Machine learning affinity requires machine learning models with tuned hyperparameters, SynMeter provides 8 commonly-used machine learning models and their configurations in ./exp/evaluators.
You can tune these evaluators on your customized dataset:

python scripts/tune_evaluator.py -d [dataset] -c [cuda]

Tune synthesizer

We provide a unified tuning objective for model tuning, thus, all kinds of synthesizers can be tuned by just a single command:

python scripts/tune_synthesizer.py -d [dataset] -m [synthesizer] -s [seed] -c [cuda]

Train synthesizer

After tuning, a configuration should be recorded to /exp/dataset/synthesizer, SynMeter can use it to train and store the synthesizer:

python scripts/train_synthesizer.py -d [dataset] -m [synthesizer] -s [seed] -c [cuda]

Evaluate synthesizer

Assessing the fidelity of the synthetic data:

python scripts/eval_fidelity.py -d [dataset] -m [synthesizer] -s [seed] -t [target]

Assessing the privacy of the synthetic data:

python scripts/eval_privacy.py -d [dataset] -m [synthesizer] -s [seed]

Assessing the utility of the synthetic data:

python scripts/eval_utility.py -d [dataset] -m [synthesizer] -s [seed]

The results of the evaluations should be saved under the corresponding dictionary /exp/dataset/synthesizer.

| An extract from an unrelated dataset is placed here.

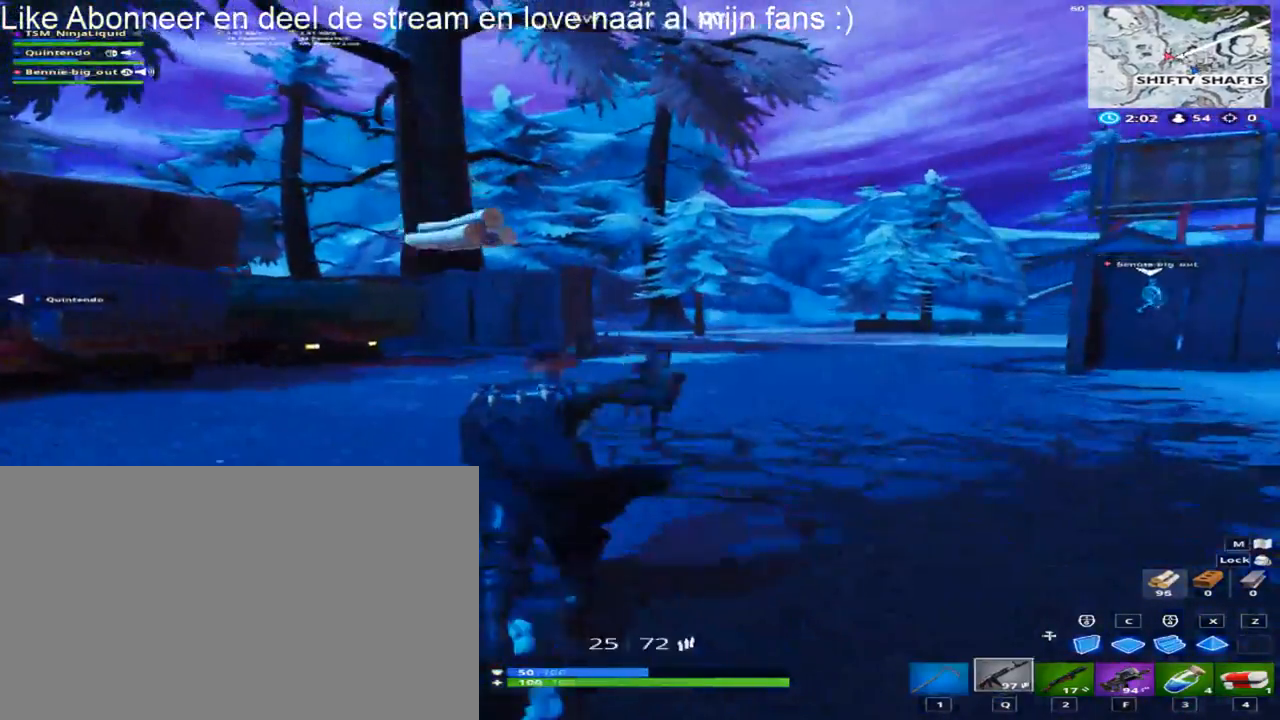
{"keys": ["shift", "w"], "mouse": [], "mouse_move": "right", "events": [[17, "q", "up"], [167, "1", "down"], [250, "1", "up"], [350, "q", "down"], [483, "q", "up"]]}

Customize your own synthesizer

One advantage of SynMeter is to provide the easiest way to add new synthesis algorithms, three steps are needed:

Write new synthesis code in modularity into ./synthesizer/my_synthesiszer
Create a base configuration in ./exp/base_config.
Create a calling python function in ./synthesizer, which contain three functions: train, sample, and tune.

Then, you are free to tune, run, and test the new synthesizer!

? Methods

Statistical Methods

Method	Type	Description	Reference
MST	DP	The method uses probabilistic graphical models to learn the dependence of low-dimensional marginals for data synthesis.	Paper, Code
PrivSyn	DP	A non-parametric DP synthesizer, which iteratively updates the synthetic dataset to make it match the target noise marginals.	Paper, Code

Generative Adversarial Networks (GANs)

Method	Type	Description	Reference
CTGAN	HP	A conditional generative adversarial network that can handle tabular data.	Paper, Code
PATE-GAN	DP	The method uses the Private Aggregation of Teacher Ensembles (PATE) framework and applies it to GANs.	Paper, Code

Variational Autoencoders (VAE)

Method	Type	Description	Reference
TVAE	HP	A conditional VAE network which can handle tabular data.	Paper, Code

Diffusion Models

Method	Type	Description	Reference
TabDDPM	HP	Use diffusion model for tabular data synthesis	Paper, Code
TabSyn	HP	Use latent diffusion model and VAE for synthesis.	Paper, Code
TableDiffusion	DP	Generating tabular datasets under differential privacy.	Paper, Code

Large Language Model (LLM)-based Models

Method	Type	Description	Reference
GReaT	HP	Use LLM to fine tune a tabular dataset.	Paper, Code
REaLTabFormer	HP	Use GPT-2 to learn the relational dependence of tabular data.	Paper, Code

⚡ Evaluation Metrics

Fidelity metrics: we consider the Wasserstein distance as a principled fidelity metric, which is calculated by all one and two-way marginals.
Privacy metrics: we devise the Membership Disclosure Score (MDS) to measure the membership privacy risks of both HP and DP synthesizers.
Utility metrics: we use machine learning affinity and query error to measure the utility of synthetic data.

Please see our paper for details and usages.